Data entries
:::
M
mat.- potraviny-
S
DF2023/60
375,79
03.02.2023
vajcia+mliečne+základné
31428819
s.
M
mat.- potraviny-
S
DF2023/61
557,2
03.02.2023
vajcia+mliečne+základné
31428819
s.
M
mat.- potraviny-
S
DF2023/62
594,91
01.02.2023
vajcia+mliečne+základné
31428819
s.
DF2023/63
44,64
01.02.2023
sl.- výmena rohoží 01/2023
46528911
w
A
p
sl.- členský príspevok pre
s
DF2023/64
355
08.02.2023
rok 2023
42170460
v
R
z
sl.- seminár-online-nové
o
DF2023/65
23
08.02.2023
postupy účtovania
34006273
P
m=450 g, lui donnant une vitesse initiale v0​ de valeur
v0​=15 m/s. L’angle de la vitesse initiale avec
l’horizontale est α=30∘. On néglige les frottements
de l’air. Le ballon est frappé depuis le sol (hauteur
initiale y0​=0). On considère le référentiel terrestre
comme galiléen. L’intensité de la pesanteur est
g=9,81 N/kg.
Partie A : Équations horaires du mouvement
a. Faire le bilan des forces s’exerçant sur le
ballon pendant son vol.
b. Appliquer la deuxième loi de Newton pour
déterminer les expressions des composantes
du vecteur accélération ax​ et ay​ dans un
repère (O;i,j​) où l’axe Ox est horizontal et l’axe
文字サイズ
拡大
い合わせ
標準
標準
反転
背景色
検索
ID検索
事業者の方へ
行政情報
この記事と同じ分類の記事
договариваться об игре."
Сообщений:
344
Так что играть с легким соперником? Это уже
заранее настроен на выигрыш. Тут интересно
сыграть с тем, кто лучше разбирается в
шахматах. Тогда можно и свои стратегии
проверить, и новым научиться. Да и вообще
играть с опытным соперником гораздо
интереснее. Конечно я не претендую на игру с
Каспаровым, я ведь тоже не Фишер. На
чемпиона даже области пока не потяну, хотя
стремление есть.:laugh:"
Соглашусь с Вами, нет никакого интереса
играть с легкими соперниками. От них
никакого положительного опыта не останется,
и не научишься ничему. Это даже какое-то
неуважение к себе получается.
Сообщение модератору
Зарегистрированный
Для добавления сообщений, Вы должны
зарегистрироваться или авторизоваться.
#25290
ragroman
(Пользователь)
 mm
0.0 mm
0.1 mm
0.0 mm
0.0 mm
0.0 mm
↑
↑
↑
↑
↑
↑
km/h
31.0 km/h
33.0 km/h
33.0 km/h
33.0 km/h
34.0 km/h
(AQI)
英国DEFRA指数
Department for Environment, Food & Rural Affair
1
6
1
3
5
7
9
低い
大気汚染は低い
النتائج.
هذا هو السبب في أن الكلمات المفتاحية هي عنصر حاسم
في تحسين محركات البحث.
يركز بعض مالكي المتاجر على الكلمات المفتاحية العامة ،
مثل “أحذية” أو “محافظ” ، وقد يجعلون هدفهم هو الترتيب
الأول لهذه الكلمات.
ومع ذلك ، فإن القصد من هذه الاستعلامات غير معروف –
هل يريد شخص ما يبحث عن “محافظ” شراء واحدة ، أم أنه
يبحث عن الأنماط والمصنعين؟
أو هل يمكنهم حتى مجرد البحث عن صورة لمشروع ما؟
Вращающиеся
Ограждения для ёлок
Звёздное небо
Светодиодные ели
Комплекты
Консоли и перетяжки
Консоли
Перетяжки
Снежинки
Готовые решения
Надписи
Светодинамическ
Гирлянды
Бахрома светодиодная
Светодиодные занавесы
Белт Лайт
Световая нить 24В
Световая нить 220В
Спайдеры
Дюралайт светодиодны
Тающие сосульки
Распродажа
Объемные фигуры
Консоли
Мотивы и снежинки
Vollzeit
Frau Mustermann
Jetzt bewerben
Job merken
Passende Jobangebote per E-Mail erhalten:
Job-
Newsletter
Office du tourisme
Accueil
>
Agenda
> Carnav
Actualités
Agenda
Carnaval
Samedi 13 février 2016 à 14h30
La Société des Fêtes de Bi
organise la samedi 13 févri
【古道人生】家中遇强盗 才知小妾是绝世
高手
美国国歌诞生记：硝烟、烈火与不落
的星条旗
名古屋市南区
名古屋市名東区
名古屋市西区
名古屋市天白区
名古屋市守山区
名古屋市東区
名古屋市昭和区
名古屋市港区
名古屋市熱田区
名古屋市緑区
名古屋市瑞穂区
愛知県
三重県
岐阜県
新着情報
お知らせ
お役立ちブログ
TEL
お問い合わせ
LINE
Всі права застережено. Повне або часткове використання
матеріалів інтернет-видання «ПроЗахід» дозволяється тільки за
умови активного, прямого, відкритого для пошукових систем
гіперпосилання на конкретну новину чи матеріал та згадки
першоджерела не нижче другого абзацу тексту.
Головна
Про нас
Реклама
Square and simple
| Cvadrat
:::
-- PROMPT --
Reproduce the lines above with "Carnaval" swapped for "Festival" and everything else left as is.

-- RESPONSE TO THE TASK --
M
mat.- potraviny-
S
DF2023/60
375,79
03.02.2023
vajcia+mliečne+základné
31428819
s.
M
mat.- potraviny-
S
DF2023/61
557,2
03.02.2023
vajcia+mliečne+základné
31428819
s.
M
mat.- potraviny-
S
DF2023/62
594,91
01.02.2023
vajcia+mliečne+základné
31428819
s.
DF2023/63
44,64
01.02.2023
sl.- výmena rohoží 01/2023
46528911
w
A
p
sl.- členský príspevok pre
s
DF2023/64
355
08.02.2023
rok 2023
42170460
v
R
z
sl.- seminár-online-nové
o
DF2023/65
23
08.02.2023
postupy účtovania
34006273
P
m=450 g, lui donnant une vitesse initiale v0​ de valeur
v0​=15 m/s. L’angle de la vitesse initiale avec
l’horizontale est α=30∘. On néglige les frottements
de l’air. Le ballon est frappé depuis le sol (hauteur
initiale y0​=0). On considère le référentiel terrestre
comme galiléen. L’intensité de la pesanteur est
g=9,81 N/kg.
Partie A : Équations horaires du mouvement
a. Faire le bilan des forces s’exerçant sur le
ballon pendant son vol.
b. Appliquer la deuxième loi de Newton pour
déterminer les expressions des composantes
du vecteur accélération ax​ et ay​ dans un
repère (O;i,j​) où l’axe Ox est horizontal et l’axe
文字サイズ
拡大
い合わせ
標準
標準
反転
背景色
検索
ID検索
事業者の方へ
行政情報
この記事と同じ分類の記事
договариваться об игре."
Сообщений:
344
Так что играть с легким соперником? Это уже
заранее настроен на выигрыш. Тут интересно
сыграть с тем, кто лучше разбирается в
шахматах. Тогда можно и свои стратегии
проверить, и новым научиться. Да и вообще
играть с опытным соперником гораздо
интереснее. Конечно я не претендую на игру с
Каспаровым, я ведь тоже не Фишер. На
чемпиона даже области пока не потяну, хотя
стремление есть.:laugh:"
Соглашусь с Вами, нет никакого интереса
играть с легкими соперниками. От них
никакого положительного опыта не останется,
и не научишься ничему. Это даже какое-то
неуважение к себе получается.
Сообщение модератору
Зарегистрированный
Для добавления сообщений, Вы должны
зарегистрироваться или авторизоваться.
#25290
ragroman
(Пользователь)
 mm
0.0 mm
0.1 mm
0.0 mm
0.0 mm
0.0 mm
↑
↑
↑
↑
↑
↑
km/h
31.0 km/h
33.0 km/h
33.0 km/h
33.0 km/h
34.0 km/h
(AQI)
英国DEFRA指数
Department for Environment, Food & Rural Affair
1
6
1
3
5
7
9
低い
大気汚染は低い
النتائج.
هذا هو السبب في أن الكلمات المفتاحية هي عنصر حاسم
في تحسين محركات البحث.
يركز بعض مالكي المتاجر على الكلمات المفتاحية العامة ،
مثل “أحذية” أو “محافظ” ، وقد يجعلون هدفهم هو الترتيب
الأول لهذه الكلمات.
ومع ذلك ، فإن القصد من هذه الاستعلامات غير معروف –
هل يريد شخص ما يبحث عن “محافظ” شراء واحدة ، أم أنه
يبحث عن الأنماط والمصنعين؟
أو هل يمكنهم حتى مجرد البحث عن صورة لمشروع ما؟
Вращающиеся
Ограждения для ёлок
Звёздное небо
Светодиодные ели
Комплекты
Консоли и перетяжки
Консоли
Перетяжки
Снежинки
Готовые решения
Надписи
Светодинамическ
Гирлянды
Бахрома светодиодная
Светодиодные занавесы
Белт Лайт
Световая нить 24В
Световая нить 220В
Спайдеры
Дюралайт светодиодны
Тающие сосульки
Распродажа
Объемные фигуры
Консоли
Мотивы и снежинки
Vollzeit
Frau Mustermann
Jetzt bewerben
Job merken
Passende Jobangebote per E-Mail erhalten:
Job-
Newsletter
Office du tourisme
Accueil
>
Agenda
> Carnav
Actualités
Agenda
Festival
Samedi 13 février 2016 à 14h30
La Société des Fêtes de Bi
organise la samedi 13 févri
【古道人生】家中遇强盗 才知小妾是绝世
高手
美国国歌诞生记：硝烟、烈火与不落
的星条旗
名古屋市南区
名古屋市名東区
名古屋市西区
名古屋市天白区
名古屋市守山区
名古屋市東区
名古屋市昭和区
名古屋市港区
名古屋市熱田区
名古屋市緑区
名古屋市瑞穂区
愛知県
三重県
岐阜県
新着情報
お知らせ
お役立ちブログ
TEL
お問い合わせ
LINE
Всі права застережено. Повне або часткове використання
матеріалів інтернет-видання «ПроЗахід» дозволяється тільки за
умови активного, прямого, відкритого для пошукових систем
гіперпосилання на конкретну новину чи матеріал та згадки
першоджерела не нижче другого абзацу тексту.
Головна
Про нас
Реклама
Square and simple
| Cvadrat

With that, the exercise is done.